JOBS:
a – Answer these questions using the shade garden passage.
(i) How many shade gardens has the writer designed, counting the most recent one?
(ii) Fairy bells are described as lesser-known cousins of which plant?
(iii) What colors are the flowers of fairy bells?
b – Translate this sentence from the shade garden passage into Spanish: "Downward-turning, yellow or white, bell-shaped flowers earned them their common name."

GIVEN PASSAGE:
━━━

I recently designed my third shade garden on as many properties. As my fascination with shade plants grows, I continually look for more variety beyond the plants commonly available in local nurseries. Don’t get me wrong, I don’t dismiss or ignore the ordinary. The foundation of all my gardens is built on established tried-and-true plants. They are considered “common” because, over time, they’ve proven themselves in durability and reliability. My beds all start with a structure built on these old reliables, but then I sprinkle in novel and exotic options that excite my inner, unabashed plant geek. The following are plants that you might not be familiar with but that I’ve found are perfect for adding something out of the ordinary to your shady spots.
Exotic-Looking Stems and Flowers
‘Night Heron’ fairy bells (Disporum longistylum ‘Night Heron’ )
Fairy bells are the lesser-known and underutilized cousins to Solomon’s seal (Polygonatum spp. and cvs., Zones 3–8). I find most have a more delicate and open-branched structure that makes them airier than their thicker-stemmed, broader-foliaged relatives. Downward-turning, yellow or white, bell-shaped flowers earned them their common name.

━━━

Stored data entries:
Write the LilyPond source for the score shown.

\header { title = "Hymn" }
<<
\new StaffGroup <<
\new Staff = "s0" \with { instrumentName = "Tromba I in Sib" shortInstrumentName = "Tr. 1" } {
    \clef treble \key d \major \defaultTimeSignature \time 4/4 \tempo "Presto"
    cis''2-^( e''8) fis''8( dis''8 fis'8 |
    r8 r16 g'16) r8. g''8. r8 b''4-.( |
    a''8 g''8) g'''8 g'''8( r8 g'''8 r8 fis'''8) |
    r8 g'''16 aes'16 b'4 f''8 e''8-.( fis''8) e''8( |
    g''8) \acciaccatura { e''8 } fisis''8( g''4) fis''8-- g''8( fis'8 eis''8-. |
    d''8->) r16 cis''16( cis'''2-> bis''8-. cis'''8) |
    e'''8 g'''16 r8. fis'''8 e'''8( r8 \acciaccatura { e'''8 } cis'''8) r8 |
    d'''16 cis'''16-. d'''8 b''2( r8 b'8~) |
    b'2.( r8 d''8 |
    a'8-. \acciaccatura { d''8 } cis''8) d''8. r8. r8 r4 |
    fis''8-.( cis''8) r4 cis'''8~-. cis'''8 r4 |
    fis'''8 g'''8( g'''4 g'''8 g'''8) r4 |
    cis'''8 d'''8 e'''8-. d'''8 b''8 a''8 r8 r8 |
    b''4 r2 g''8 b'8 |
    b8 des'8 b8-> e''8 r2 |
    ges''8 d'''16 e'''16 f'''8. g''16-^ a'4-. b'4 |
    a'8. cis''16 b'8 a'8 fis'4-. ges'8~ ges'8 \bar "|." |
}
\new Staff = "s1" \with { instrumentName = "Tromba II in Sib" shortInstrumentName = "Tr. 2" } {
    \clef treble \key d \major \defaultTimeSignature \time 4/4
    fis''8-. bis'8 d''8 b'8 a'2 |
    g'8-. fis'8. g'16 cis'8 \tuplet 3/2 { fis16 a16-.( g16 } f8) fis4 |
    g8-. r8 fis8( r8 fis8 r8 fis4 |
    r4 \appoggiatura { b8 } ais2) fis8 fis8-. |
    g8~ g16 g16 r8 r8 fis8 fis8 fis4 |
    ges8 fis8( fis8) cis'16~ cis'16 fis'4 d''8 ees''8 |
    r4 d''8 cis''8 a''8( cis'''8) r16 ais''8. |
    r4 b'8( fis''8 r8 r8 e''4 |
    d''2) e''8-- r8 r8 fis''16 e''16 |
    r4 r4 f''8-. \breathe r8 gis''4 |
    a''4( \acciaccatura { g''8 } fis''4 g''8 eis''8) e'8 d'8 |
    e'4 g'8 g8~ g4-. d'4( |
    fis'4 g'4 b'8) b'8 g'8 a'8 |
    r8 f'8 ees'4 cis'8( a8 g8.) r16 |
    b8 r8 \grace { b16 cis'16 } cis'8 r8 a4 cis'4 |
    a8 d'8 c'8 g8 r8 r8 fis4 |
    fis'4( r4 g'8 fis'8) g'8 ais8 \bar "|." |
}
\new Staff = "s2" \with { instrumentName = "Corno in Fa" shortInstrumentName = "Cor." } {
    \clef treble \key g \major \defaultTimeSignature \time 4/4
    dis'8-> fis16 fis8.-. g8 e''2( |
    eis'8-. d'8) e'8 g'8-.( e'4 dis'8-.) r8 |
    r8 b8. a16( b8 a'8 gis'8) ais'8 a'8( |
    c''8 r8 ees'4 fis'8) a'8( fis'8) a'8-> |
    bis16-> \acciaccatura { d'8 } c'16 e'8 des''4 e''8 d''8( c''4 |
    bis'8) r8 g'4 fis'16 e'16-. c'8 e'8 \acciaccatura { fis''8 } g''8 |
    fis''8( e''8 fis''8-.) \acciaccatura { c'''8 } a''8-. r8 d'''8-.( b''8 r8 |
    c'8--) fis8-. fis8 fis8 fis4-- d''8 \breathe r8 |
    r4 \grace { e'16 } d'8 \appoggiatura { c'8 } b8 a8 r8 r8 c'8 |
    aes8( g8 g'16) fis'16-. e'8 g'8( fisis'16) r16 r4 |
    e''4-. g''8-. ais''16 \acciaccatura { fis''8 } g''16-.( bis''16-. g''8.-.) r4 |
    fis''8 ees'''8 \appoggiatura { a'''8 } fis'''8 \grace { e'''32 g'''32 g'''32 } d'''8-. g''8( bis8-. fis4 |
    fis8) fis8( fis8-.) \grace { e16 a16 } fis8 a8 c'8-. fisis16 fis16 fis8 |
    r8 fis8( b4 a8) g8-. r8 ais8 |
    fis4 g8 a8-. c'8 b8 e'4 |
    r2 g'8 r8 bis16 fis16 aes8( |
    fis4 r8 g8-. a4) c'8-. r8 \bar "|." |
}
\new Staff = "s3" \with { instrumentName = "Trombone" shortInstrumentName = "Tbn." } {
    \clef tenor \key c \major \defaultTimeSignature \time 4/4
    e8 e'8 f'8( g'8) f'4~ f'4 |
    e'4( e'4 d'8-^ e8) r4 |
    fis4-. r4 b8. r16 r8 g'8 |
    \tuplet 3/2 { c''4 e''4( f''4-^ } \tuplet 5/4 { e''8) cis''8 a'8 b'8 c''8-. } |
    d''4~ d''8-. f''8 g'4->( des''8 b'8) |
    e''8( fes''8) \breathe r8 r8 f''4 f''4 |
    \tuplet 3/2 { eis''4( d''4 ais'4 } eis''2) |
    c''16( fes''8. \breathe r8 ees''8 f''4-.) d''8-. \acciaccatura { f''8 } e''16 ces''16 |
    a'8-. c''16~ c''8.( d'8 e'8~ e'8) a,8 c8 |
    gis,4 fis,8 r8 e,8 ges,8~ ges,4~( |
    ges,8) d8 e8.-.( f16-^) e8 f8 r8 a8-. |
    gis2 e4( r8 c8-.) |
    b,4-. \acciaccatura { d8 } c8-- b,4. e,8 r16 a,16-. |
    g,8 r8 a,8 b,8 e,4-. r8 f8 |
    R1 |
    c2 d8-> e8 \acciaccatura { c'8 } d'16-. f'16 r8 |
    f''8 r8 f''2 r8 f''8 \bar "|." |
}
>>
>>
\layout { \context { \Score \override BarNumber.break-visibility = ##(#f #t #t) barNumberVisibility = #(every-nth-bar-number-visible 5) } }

━━━

RESPONSES BY TASK:
a –
(i) Three
(ii) Solomon's seal (Polygonatum spp. and cvs.)
(iii) Yellow or white

b – Sus flores acampanadas, amarillas o blancas, que se inclinan hacia abajo, les valieron su nombre común.